Michelle Donelan has been appointed as the UK’s next Secretary of State for Digital, Culture, Media and Sport after incoming prime minister Liz Truss named her cabinet yesterday evening.
Donelan, 38, worked as Minister of State for Higher and Further Education from February 2020 to July of this year. On 5 July, she was promoted by former prime minister Boris Johnson to education secretary, but resigned 36 hours later in the days before Johnson agreed to step down as prime minister.
Lucy Powell MP, the shadow culture secretary, said on Twitter: “Congratulations to Michelle Donelan. It’s a big job with lots in the in-tray—from online safety to [the future of broadcasting], connectivity to sport governance. I’ve previously worked with Michelle and found her to be reasonable, informed and friendly. Let’s hope that is her approach [to the role of culture secretary].”
Donelan, the MP for Chippenham since 2015, has some experience in the culture and sports sector. Before politics, she worked in “international marketing and corporate responsibility” for World Wrestling Entertainment in the US from 2010 to 2014. In the UK, her past employers include Marie Claire magazine and BSkyB’s History Channel, between 2007 and 2010.
Donelan grew up in Whitley, Cheshire. She says on her website that she was inspired to pursue a career in politics after watching a Margaret Thatcher speech on television. On her website, Donelan says: “I went to a state school and was the first in my family to attend university.”
While the minister for further education, Donelan froze the cost of tuition fees and overhauled interest rates on new student loans in order to ensure that students borrowing money to fund their courses would not repay more than they borrowed in real terms. Her reforms will begin in the academic year starting 2023.
Donelan was also outspoken about what she called “pockets of poor quality” in the university sector, saying in an interview with The New Statesman in May 2022: “We’ve got 25 universities where over half [of the students] are not actually completing their course and going on to a graduate job. That’s not good enough. That means those young people are taking a course that isn’t going to lead them where they thought it would. They’re almost being conned onto a course that doesn’t deliver.”
But cultural figures who hope for more decorum in tone and less culture war rhetoric—a trait associated with her predecessor, Nadine Dorries—may be disappointed. In April 2022, Donelan tweeted that, under a new bill she was introducing, “intolerant woke bullies have had their brief period in the sun” while announcing universities and student unions would face fines “for supporting cancel culture.”
Writing in Conservative Home, Donelan said: “Increasingly, university is a place where you are told what to think rather than taught how to think. This must change.” In a BBC Radio 4 interview in December 2021, Donelan said she was comfortable with Holocaust deniers voicing their views on university campuses. Donelan said “any free speech that is lawful,” should be allowed in universities, “as long as they don’t stray into hate crime.”

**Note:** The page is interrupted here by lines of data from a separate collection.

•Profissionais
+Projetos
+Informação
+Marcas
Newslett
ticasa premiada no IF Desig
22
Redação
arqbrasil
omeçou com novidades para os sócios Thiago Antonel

In June 2022, Donelan wrote to university vice-chancellors to oppose a proposed Race Equality Charter, a scheme run by the British charity and professional membership scheme Advance HE. Donelan said the charter could be in conflict with universities’ duty to uphold free speech, writing: “Academic freedom is a cornerstone of our system and it is academics, not university bureaucrats or quangos such as Advance HE, who should be determining the curriculum our students are being taught.”
“At best, these initiatives are a distraction. At worst, so-called ‘decolonisation’ is a dangerous initiative that undermines scholarship, divides our society and undermines the global standing of our university system.”
Top of Donelan’s in-tray will be the upcoming BBC licence fee review. The review was due to begin before the Commons summer recess on July 22 but was thrown into doubt after Johnson’s resignation as Tory leader. Donelan has previously voiced a firm stance on the issue, writing in her constituency newspaper Melksham Independent News in 2019: “I think the licence fee is an unfair tax and should be scrapped altogether.”
Her new appointment to the culture secretary role comes as the chief executive of the Producers Alliance for Cinema and Television (Pact), which represents the independent TV production sector, urged a reconsideration of the privatisation of Channel 4.
According to the Parliament-tracking website theyworkforyou.com, since becoming an MP in 2015, Donelan has voted on 10 occasions for more restrictive regulation of trade union activity and has voted against laws to promote equality and human rights. She also voted against financial incentives for low carbon emission electricity generation methods, as well as other measures to prevent climate change.
She will likely have to confront these issues sooner rather than later as culture secretary, with the Museums Association launching a new campaign requesting government support towards energy costs and signs that unionisation is beginning to spread throughout the culture sector as the cost of living crisis comes into full effect.